Where section 118-135 of the ITAA 1997 does not apply because taxpayer does not move into a residence as soon as practicable, the residence will only be treated as their main residence for CGT purposes from the date they actually move into the dwelling.
In your circumstances, you purchased the Property, which settled on XX/XX/20XX (the date at which you gained the ownership interest). You leased the Property to an unrelated party to XX/XX/ 20XX your spouse moved into the property XX/XX/20XX on her own. You chose to remain in accommodation provided by your employer, therefore neither you nor your spouse cannot be considered to have moved in to the Property as soon as practicable and the Property will not be treated as your main residence for CGT purposes from the date you acquired it under section 118-135 of the ITAA 1997.
Accordingly, the property was not your main residence for your entire ownership period and you are not entitled to a full main residence exemption.
Question 2
Summary
You are entitled to a partial exemption.
Detailed reasoning
Spouse having different main residence
If, during a period a dwelling is your main residence and another dwelling is the main residence of your spouse (except a spouse living permanently separately and apart from you), you and your spouse must either:
● choose one of the dwelling as the main residence of both of you for the period, or
● nominate the different dwellings as your main residences for that period.
Your spouse includes another person (of any sex) who:
● you were in a relationship with that was registered under a prescribed state or territory law
● although not legally married to you, lived with you on a genuine domestic basis in a relationship as a couple.
There is nothing to prevent either spouse from nominating the other's dwelling as their main residence even though they do not have an ownership interest in that dwelling.
The effect and intent of section 118-170 of the ITAA 1997 is that a couple will not obtain the benefit of the main residence exemption for two dwellings for periods they may or may not maintain separate main residences.
As you have never lived in the property you have the right under 118-170 to nominate the residence as your main residence from the time your spouse moved into the property.
Absence rule
Section 118-145 of the ITAA1997 provides that if a dwelling was your main residence, you may continue to treat it as your main residence. If you use your main residence to produce assessable income, the maximum that you can treat it as your main residence is six years. If you make the choice to treat the dwelling as your main residence whilst you are absent, you may not treat any other dwellings as your main residence whilst you choose to use the absence exemption in section 118-145 of the ITAA 1997.

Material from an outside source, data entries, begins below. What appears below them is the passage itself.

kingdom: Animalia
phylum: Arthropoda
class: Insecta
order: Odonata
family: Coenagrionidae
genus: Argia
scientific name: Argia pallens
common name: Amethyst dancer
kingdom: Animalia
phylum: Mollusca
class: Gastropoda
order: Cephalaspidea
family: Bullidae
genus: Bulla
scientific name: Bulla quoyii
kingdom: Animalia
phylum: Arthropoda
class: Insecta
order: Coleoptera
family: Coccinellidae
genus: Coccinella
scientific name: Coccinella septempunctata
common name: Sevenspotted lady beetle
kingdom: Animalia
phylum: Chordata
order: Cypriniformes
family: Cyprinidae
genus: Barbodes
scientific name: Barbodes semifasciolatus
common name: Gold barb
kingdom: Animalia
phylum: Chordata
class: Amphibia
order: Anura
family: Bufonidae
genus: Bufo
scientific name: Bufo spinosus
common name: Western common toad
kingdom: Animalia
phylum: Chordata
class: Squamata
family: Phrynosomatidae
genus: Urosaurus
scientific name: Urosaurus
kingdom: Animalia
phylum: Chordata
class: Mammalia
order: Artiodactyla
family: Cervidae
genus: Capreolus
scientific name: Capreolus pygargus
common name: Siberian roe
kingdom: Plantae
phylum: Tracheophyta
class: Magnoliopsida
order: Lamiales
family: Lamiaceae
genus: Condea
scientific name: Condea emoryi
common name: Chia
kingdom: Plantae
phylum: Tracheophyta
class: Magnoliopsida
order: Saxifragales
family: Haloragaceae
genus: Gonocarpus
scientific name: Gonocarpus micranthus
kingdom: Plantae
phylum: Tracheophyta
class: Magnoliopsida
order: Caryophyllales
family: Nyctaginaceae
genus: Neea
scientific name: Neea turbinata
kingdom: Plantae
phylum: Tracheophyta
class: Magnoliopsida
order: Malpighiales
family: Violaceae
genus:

Partial main residence exemption
Section 118-185 of the ITAA 1997 states that if a dwelling was your main residence for only part of your ownership period, you will only get a partial exemption for a CGT event that occurs in relation to the dwelling. The capital gain or loss is calculated using the following formula:
Total capital gain or loss x |
Non-main residence days |
Total days in your ownership period |
Where:
● non-main residence days is the number of days in your ownership period when the dwelling was not your main residence and
● the ownership period for capital gains tax purposes is from the date of settlement of the contract to purchase the property until the date of signing of the contract of sale of the property.